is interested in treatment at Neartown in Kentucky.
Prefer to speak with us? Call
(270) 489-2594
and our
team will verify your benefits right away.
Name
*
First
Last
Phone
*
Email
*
---------------
# What the exercise asks
When you repeat the data, keep each line exactly as given.

# Exercise response
is interested in treatment at Neartown in Kentucky.
Prefer to speak with us? Call
(270) 489-2594
and our
team will verify your benefits right away.
Name
*
First
Last
Phone
*
Email
*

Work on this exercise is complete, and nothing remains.